**CHALLENGE:** Quote every line of the records below word for word, leaving out the pictures.

════

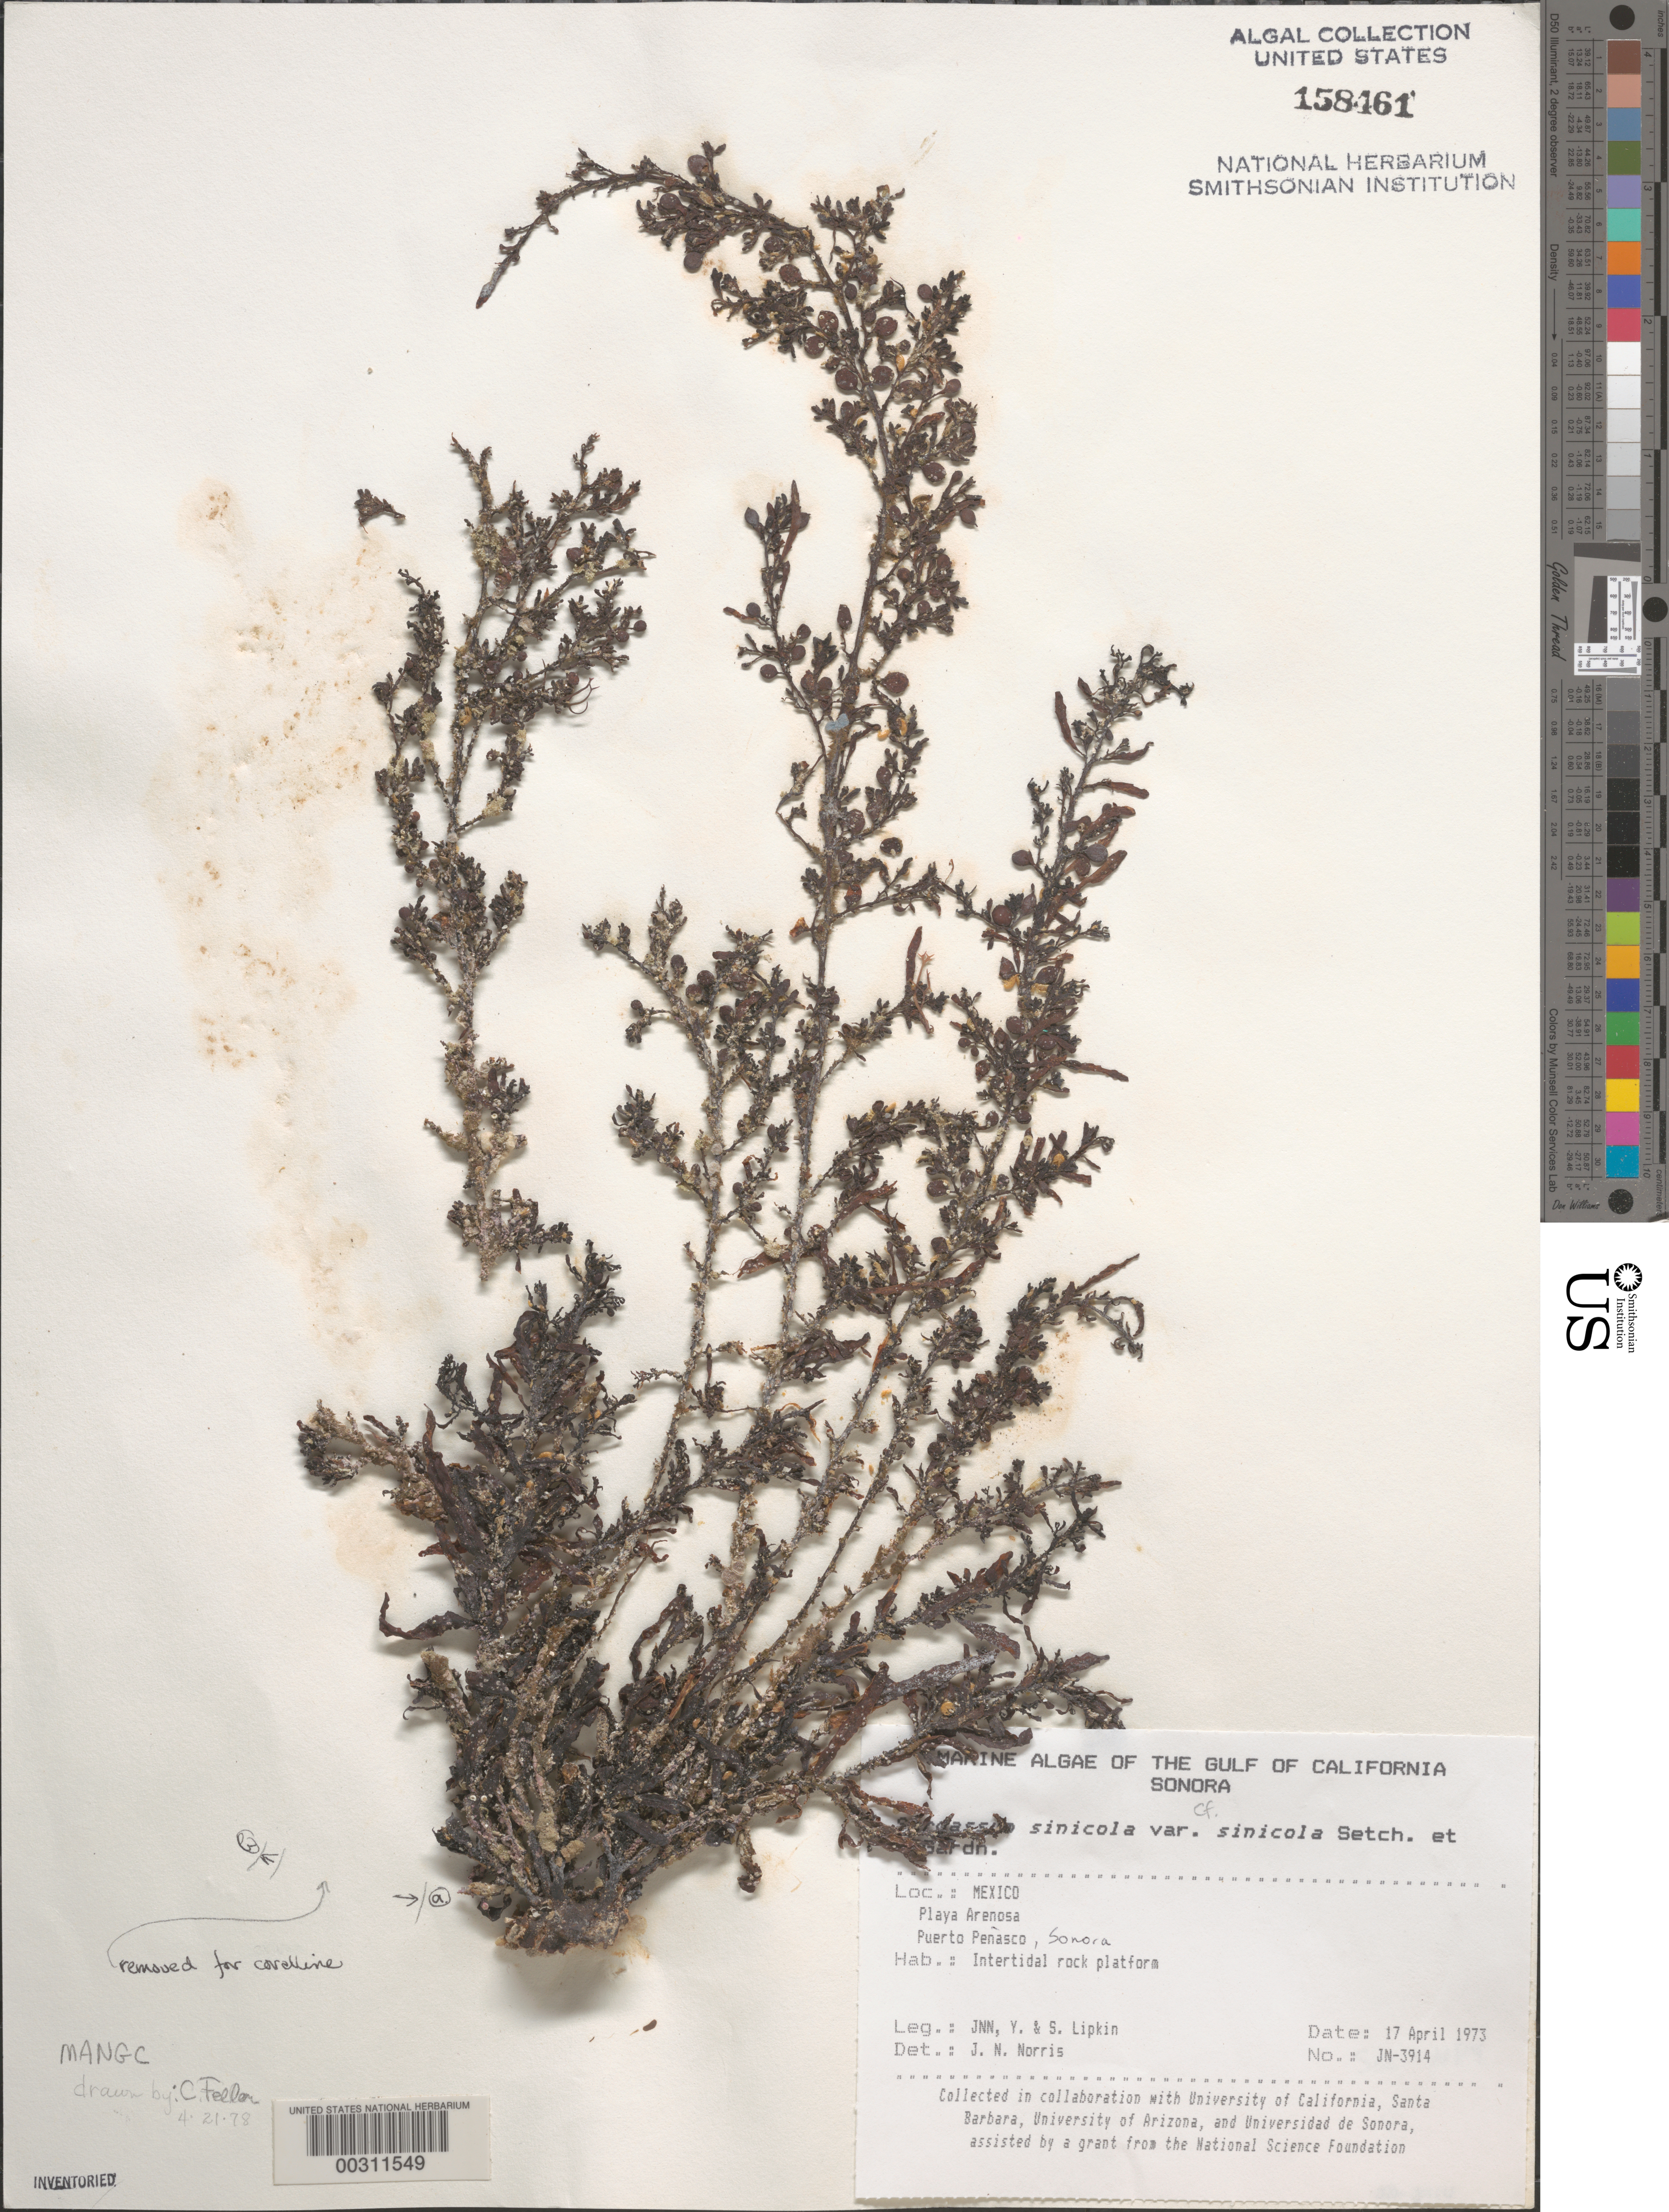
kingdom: Chromista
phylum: Ochrophyta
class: Phaeophyceae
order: Fucales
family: Sargassaceae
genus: Sargassum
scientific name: Sargassum sinicola var. sinicola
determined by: Norris, James N.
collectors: J. N. Norris, Y. Lipkin & S. Lipkin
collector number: JN-3914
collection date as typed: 17 Apr 1973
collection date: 1973-04-17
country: Mexico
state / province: Sonora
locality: Playa Arenosa, Puerto Penasco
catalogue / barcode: US 158461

════

**RESULT:**
kingdom: Chromista
phylum: Ochrophyta
class: Phaeophyceae
order: Fucales
family: Sargassaceae
genus: Sargassum
scientific name: Sargassum sinicola var. sinicola
determined by: Norris, James N.
collectors: J. N. Norris, Y. Lipkin & S. Lipkin
collector number: JN-3914
collection date as typed: 17 Apr 1973
collection date: 1973-04-17
country: Mexico
state / province: Sonora
locality: Playa Arenosa, Puerto Penasco
catalogue / barcode: US 158461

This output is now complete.